- [Über diese Übung]
Fahren Sie mit dem Text über das Hochwasser an der Save fort. Beginnen Sie unmittelbar nach seinem letzten Satz.

Reuters/Antonio Bronic
Ein Armeefahrzeug fährt durch überflutete Straßen
Save: Zehntausende mussten Häuser verlassen
Die Lage am Fluss Save, der durch den Norden Bosniens und den Westen Serbiens fließt, blieb zuletzt vielerorts kritisch. Zehntausende Menschen in beiden Ländern mussten ihre Häuser verlassen. Eine Entspannung der Lage ist noch nicht in Sicht. „Was uns widerfährt, geschieht nur einmal in tausend Jahren, nicht hundert, sondern tausend“, sagte der serbische Ministerpräsident Aleksandar Vucic. Die größten Probleme gebe es entlang der Save. Über den betroffenen Gebieten waren in den vergangenen Tagen die heftigsten Regengüsse seit mehr als 120 Jahren niedergegangen.

APA/AP/Darko Vojinovic
Hilfe per Bulldozer in Obrenovac
Ausmaß der Schäden enorm
Das Ausmaß der Schäden ist kaum abzuschätzen. Viele Landwirtschaftsflächen sind verwüstet. Ministerpräsident Vucic bezifferte den finanziellen Schaden allein durch die Überflutung der Grube von Kolubara, dem größten Kohlebergwerk von Serbien, auf 100 Millionen Euro.

- [Ausgangsmaterial]
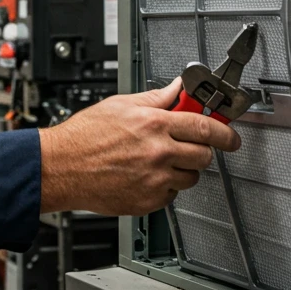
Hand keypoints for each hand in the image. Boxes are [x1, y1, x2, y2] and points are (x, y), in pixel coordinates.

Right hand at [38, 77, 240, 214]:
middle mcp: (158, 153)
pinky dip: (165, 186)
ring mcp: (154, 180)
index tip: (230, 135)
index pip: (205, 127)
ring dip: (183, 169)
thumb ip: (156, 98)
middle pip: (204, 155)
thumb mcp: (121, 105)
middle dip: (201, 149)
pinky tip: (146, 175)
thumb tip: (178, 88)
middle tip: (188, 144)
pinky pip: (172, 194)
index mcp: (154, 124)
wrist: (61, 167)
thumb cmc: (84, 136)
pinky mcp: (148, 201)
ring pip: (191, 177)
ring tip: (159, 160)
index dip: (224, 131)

- [Schriftliche Antwort]
Im Osten Kroatiens waren zuletzt etwa 15.000 Menschen vom Hochwasser bedroht, viele von ihnen mussten ihre Häuser verlassen. In zahlreichen Ortschaften in Slawonien im Osten des Landes brachen die Dämme der Save. Bilder aus der Krisenregion zeigten, dass das Wasser ganze Orte verschluckt hat, teilweise, etwa in Gunja, ragten nur die Dächer hervor.
Wahlveranstaltungen abgesagt
Kroatische Hilfsmannschaften, Freiwillige sowie die Armee, Feuerwehr und Rettungskräfte waren schon seit Freitag laut Medienberichten rund um die Uhr im Einsatz, sowohl in Kroatien als auch in den Nachbarländern Bosnien-Herzegowina und Serbien.Im Landesteil Slawonien-Baranja bleiben die Schulen in dieser Woche geschlossen. Die Regierungspartei SDP sagte wegen des Hochwassers alle Wahlveranstaltungen zur EU-Wahl am Sonntag ab, die Opposition zog nach.
Unterstützung aus EU-Staaten und Russland
Vucic bedankte sich am Sonntag für die seinem Land bisher geleistete internationale Hilfe und erwähnte in diesem Zusammenhang namentlich Russland und Österreich. Die österreichische Regierung habe große Hilfe und Sondermannschaften geschickt, so Vucic. Der Regierungschef musste wegen der Überschwemmung einen Besuch in Österreich absagen. Die Hilfe sei praktisch von allen Staaten in der Region und darüber hinaus gekommen, so Vucic.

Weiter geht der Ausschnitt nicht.